Monitoring is a core capability of Azure Machine Learning that enables you to track model performance, resource utilization, and data drift in real time. It integrates with Azure Monitor and Azure Log Analytics to provide a unified view of your ML workloads.

Metrics

Azure ML automatically emits a set of built‑in metrics. You can also publish custom metrics.

MetricDescription
ml.compute.cpu_percentCPU utilization of the compute target.
ml.compute.memory_percentMemory consumption.
ml.model.inference_latencyLatency of model inference calls.
ml.model.accuracyReal‑time model accuracy (if logged).

Alerts

Configure alerts to be notified when metrics breach thresholds.

Log Streaming

Stream logs from training runs and deployments directly to Azure Log Analytics.

API Reference

Use the Azure ML Python SDK to retrieve monitoring data programmatically.

from azure.identity import DefaultAzureCredential
from azure.ai.ml import MLClient

ml_client = MLClient(DefaultAzureCredential(), subscription_id, resource_group, workspace_name)

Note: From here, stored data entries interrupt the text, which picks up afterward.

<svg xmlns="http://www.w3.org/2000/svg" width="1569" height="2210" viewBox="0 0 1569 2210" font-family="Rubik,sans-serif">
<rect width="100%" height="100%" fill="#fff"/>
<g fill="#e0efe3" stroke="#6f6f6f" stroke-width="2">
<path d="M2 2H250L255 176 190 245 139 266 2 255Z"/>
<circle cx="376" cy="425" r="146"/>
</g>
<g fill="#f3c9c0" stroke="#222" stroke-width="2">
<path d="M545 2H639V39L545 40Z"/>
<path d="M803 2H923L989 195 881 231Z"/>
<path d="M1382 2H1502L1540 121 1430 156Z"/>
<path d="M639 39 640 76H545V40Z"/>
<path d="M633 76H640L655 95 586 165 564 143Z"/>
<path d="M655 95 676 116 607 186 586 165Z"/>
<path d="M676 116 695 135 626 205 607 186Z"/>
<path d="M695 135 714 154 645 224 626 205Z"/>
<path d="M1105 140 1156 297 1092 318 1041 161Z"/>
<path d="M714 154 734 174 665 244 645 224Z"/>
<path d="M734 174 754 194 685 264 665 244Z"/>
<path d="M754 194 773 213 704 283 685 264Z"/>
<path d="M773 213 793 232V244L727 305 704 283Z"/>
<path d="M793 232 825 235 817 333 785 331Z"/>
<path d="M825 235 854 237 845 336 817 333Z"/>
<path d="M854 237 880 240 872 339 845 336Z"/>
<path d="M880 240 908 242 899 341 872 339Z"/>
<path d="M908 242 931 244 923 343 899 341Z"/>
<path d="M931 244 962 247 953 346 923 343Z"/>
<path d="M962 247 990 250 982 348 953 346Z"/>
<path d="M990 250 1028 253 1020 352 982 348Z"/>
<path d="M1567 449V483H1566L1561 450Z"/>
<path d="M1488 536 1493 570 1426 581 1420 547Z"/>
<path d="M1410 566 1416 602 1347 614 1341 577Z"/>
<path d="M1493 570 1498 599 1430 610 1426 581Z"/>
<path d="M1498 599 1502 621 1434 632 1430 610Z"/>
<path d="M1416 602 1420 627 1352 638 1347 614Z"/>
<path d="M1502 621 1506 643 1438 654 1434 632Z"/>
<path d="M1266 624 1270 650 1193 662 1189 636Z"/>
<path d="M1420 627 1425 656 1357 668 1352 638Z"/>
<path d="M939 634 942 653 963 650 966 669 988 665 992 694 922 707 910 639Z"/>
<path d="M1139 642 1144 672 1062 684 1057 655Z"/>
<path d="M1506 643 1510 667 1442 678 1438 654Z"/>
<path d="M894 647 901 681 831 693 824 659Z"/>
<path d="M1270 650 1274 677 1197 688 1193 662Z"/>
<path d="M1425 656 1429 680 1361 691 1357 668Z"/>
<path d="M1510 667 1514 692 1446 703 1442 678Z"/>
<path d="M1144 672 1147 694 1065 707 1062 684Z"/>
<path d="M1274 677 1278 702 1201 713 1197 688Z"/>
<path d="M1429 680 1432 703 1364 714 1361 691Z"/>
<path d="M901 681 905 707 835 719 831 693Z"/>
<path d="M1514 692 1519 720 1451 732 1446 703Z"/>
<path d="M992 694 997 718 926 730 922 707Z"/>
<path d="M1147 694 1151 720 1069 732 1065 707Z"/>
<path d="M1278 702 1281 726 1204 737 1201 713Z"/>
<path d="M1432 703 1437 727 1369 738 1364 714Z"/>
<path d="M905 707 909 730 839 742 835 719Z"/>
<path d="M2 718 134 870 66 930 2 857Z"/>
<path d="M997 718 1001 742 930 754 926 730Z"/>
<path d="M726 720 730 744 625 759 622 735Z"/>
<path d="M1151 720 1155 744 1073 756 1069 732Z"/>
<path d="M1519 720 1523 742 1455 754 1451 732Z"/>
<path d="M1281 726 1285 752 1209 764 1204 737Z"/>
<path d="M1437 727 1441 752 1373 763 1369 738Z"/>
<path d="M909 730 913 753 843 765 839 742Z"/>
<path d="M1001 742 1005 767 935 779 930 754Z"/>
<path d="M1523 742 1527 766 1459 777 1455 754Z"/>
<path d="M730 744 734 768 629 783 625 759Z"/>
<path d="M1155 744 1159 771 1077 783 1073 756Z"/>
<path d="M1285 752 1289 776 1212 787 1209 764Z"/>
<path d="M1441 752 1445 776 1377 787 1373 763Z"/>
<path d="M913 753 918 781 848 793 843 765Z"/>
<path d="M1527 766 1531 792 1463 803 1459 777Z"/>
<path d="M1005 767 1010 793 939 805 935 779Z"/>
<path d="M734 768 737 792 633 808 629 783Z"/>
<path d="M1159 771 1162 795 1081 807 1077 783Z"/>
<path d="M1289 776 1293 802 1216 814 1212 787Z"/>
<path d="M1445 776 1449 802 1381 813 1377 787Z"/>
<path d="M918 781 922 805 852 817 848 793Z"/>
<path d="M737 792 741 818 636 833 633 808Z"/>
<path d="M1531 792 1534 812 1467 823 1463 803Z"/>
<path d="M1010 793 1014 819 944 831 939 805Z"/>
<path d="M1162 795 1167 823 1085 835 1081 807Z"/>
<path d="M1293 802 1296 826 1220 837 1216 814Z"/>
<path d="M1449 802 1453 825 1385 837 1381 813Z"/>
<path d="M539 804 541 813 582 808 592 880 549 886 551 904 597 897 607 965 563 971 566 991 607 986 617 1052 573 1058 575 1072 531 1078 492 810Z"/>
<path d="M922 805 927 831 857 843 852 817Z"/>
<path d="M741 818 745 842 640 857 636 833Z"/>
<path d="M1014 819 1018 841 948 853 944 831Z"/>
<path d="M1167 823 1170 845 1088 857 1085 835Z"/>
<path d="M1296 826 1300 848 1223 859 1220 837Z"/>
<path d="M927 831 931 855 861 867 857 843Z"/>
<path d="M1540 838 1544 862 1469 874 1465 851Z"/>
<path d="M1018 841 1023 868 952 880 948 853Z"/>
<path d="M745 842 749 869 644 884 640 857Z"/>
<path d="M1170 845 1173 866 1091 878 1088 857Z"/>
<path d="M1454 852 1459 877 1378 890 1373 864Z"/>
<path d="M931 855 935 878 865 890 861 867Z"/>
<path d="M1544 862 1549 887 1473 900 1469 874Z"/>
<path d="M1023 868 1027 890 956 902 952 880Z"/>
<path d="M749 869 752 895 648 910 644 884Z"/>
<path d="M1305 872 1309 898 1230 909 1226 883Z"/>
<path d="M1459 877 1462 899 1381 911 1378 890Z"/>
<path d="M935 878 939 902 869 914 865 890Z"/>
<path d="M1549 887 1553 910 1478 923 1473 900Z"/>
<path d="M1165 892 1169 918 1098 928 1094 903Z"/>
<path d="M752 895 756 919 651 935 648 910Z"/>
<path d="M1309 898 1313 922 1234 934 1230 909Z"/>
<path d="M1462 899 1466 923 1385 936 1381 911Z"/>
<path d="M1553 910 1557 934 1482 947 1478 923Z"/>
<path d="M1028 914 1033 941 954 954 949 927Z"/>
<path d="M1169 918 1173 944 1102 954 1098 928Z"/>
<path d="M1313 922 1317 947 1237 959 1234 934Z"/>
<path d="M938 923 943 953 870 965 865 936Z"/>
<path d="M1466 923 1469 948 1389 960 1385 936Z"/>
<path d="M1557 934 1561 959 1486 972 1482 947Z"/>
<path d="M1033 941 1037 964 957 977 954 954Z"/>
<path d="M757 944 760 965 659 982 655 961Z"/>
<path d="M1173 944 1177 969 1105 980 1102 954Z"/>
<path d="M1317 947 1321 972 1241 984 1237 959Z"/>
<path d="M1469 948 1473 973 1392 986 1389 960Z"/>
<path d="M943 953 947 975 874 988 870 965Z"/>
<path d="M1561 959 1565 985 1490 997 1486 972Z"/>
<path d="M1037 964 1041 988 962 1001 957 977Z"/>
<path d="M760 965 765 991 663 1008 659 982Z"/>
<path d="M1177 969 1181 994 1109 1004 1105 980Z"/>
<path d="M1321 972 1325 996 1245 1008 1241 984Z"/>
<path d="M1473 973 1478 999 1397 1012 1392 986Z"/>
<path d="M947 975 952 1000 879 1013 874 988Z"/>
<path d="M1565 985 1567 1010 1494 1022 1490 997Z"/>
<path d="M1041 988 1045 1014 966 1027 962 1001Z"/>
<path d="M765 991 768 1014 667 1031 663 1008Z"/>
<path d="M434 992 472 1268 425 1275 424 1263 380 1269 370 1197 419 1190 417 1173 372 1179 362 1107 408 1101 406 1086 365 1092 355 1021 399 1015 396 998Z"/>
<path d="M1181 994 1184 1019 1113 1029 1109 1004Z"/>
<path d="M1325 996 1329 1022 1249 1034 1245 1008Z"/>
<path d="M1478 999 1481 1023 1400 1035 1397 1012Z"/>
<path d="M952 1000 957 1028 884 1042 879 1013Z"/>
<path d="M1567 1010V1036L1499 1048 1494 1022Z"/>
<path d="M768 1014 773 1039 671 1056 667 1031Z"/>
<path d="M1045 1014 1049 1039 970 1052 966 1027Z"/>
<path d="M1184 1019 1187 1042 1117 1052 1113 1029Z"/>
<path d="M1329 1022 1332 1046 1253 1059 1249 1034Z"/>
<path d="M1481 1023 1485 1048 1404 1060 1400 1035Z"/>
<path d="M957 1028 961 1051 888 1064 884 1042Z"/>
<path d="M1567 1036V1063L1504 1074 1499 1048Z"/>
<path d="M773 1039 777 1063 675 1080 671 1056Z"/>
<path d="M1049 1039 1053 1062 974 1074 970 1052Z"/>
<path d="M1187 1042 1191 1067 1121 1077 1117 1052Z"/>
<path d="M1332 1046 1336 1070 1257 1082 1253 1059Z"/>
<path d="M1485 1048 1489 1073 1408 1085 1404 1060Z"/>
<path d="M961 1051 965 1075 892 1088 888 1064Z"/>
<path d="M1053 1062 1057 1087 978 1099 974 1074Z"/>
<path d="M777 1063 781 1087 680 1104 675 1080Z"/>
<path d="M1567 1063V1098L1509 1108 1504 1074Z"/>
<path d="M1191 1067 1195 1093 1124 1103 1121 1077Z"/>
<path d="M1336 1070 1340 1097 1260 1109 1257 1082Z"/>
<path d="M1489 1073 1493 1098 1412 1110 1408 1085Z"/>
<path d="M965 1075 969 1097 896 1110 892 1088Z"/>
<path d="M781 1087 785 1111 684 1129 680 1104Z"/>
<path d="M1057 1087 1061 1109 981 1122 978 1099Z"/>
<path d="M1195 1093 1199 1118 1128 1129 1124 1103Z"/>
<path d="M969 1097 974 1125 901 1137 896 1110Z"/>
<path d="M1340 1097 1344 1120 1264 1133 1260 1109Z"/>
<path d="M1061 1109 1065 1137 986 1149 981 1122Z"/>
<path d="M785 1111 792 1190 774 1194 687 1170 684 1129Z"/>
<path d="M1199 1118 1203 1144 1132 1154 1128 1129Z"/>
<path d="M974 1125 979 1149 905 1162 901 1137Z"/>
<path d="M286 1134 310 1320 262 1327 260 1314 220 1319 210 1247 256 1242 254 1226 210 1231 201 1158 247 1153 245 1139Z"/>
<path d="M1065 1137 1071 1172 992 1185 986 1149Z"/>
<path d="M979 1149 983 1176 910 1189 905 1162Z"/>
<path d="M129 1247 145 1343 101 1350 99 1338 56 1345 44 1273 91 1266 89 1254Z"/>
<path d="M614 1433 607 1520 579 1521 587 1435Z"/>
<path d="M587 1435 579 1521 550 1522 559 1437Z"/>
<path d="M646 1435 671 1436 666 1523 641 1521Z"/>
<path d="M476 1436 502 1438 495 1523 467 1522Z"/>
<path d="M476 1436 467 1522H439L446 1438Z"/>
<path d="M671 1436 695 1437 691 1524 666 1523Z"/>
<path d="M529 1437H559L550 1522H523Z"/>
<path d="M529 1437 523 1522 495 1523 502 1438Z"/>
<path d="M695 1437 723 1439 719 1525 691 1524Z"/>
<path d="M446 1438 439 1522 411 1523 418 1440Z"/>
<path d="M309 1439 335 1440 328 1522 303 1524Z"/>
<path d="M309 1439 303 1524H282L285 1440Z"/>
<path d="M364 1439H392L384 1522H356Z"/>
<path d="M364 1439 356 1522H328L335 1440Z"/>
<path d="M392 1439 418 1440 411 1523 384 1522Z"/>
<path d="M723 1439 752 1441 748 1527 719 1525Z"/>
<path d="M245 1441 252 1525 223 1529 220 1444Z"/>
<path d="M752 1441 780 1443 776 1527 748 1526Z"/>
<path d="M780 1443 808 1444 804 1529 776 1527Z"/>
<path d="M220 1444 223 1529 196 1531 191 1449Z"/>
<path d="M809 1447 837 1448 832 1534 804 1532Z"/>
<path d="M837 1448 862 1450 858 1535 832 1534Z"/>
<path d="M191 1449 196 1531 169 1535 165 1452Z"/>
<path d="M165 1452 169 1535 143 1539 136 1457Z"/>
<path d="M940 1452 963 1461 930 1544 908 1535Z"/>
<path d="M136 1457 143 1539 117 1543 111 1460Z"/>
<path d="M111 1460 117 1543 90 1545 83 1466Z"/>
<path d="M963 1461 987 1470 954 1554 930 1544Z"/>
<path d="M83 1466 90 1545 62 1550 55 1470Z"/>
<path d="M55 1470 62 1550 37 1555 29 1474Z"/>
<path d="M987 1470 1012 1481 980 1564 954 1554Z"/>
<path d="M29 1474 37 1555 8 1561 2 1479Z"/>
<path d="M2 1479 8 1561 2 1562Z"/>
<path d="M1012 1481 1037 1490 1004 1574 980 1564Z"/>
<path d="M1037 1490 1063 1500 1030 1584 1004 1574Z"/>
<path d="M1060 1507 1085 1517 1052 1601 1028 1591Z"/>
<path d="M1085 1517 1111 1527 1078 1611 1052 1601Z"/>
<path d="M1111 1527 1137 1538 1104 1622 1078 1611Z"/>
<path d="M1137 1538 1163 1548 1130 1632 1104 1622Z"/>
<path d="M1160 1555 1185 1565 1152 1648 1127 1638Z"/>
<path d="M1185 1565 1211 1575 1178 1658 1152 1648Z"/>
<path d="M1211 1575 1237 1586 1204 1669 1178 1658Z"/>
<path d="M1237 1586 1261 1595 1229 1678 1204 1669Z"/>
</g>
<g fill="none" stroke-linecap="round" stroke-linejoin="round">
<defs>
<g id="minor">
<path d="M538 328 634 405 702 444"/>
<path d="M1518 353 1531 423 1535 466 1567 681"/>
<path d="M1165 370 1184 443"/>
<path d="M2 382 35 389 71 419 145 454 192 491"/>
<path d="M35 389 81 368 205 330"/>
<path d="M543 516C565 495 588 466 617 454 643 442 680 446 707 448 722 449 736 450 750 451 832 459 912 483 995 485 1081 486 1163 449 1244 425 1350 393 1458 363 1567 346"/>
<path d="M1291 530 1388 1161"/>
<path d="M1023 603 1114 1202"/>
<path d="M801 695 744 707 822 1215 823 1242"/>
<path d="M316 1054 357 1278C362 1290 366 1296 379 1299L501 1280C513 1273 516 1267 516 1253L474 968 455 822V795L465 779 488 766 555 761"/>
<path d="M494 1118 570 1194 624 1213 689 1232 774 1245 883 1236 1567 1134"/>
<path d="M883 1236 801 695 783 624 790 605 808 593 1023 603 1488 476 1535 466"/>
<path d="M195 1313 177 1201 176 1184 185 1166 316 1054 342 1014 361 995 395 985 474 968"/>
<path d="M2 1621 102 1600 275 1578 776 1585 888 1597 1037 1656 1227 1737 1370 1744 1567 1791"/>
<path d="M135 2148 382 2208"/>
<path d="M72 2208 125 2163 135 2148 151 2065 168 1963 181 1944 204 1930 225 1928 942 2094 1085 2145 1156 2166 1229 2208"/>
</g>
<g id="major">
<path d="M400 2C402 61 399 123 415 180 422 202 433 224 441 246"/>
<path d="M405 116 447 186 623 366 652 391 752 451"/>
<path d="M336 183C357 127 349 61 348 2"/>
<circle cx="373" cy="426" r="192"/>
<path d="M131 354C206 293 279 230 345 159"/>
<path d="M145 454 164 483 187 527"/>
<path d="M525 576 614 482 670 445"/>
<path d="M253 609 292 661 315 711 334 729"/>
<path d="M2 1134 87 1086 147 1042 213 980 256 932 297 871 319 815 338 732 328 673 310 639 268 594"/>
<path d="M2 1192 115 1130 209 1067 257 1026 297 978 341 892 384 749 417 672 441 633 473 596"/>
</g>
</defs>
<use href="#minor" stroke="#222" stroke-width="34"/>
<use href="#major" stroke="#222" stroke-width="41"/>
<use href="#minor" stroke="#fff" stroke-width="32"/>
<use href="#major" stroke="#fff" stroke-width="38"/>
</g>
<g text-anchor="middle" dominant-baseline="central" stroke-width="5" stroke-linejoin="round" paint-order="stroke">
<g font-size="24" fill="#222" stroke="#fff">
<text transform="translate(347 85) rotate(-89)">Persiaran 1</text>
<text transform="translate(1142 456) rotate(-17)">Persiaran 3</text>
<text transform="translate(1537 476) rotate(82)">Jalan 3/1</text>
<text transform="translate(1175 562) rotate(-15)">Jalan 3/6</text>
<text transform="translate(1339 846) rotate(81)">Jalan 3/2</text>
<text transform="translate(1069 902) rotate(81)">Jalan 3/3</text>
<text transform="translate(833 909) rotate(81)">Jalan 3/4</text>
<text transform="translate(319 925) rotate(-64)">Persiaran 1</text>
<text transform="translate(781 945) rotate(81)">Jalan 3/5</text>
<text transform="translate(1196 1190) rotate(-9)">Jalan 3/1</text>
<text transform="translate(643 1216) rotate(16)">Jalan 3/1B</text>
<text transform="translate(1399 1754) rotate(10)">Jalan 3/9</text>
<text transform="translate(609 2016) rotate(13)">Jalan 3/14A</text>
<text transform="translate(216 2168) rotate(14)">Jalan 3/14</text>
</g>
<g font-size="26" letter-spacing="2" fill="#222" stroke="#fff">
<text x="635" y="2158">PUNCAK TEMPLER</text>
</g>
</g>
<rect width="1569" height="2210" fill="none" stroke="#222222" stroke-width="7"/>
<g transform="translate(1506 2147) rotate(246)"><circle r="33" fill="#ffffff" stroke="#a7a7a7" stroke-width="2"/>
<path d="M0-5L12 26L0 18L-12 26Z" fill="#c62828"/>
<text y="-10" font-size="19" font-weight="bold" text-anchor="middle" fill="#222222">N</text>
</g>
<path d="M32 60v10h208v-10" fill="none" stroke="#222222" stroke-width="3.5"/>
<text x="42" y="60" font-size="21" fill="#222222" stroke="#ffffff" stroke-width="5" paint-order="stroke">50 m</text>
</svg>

metrics = ml_client.monitoring.list_metrics(run_id="my-run-id")
for m in metrics:
    print(f"{m.name}: {m.value}")
      

Sample Code

Deploy a model with monitoring enabled.

from azure.ai.ml import command, Job
from azure.ai.ml.entities import Model

model = Model(name="my-model", path="./model")
job = command(
    display_name="score-job",
    command="python score.py",
    compute="cpu-cluster",
    environment="AzureML-sklearn-0.24-ubuntu18.04-py37-cpu:1",
    outputs={"model": model},
    enable_monitoring=True
)
ml_client.jobs.create_or_update(job)
      

Best Practices

  • Enable built‑in metrics from the start of your experiment.
  • Set up alerting for critical thresholds such as latency or CPU usage.
  • Ingest custom business KPIs to correlate model performance with business outcomes.
  • Leverage Log Analytics workspaces to retain logs for compliance.
  • Periodically review drift metrics and retrain models as needed.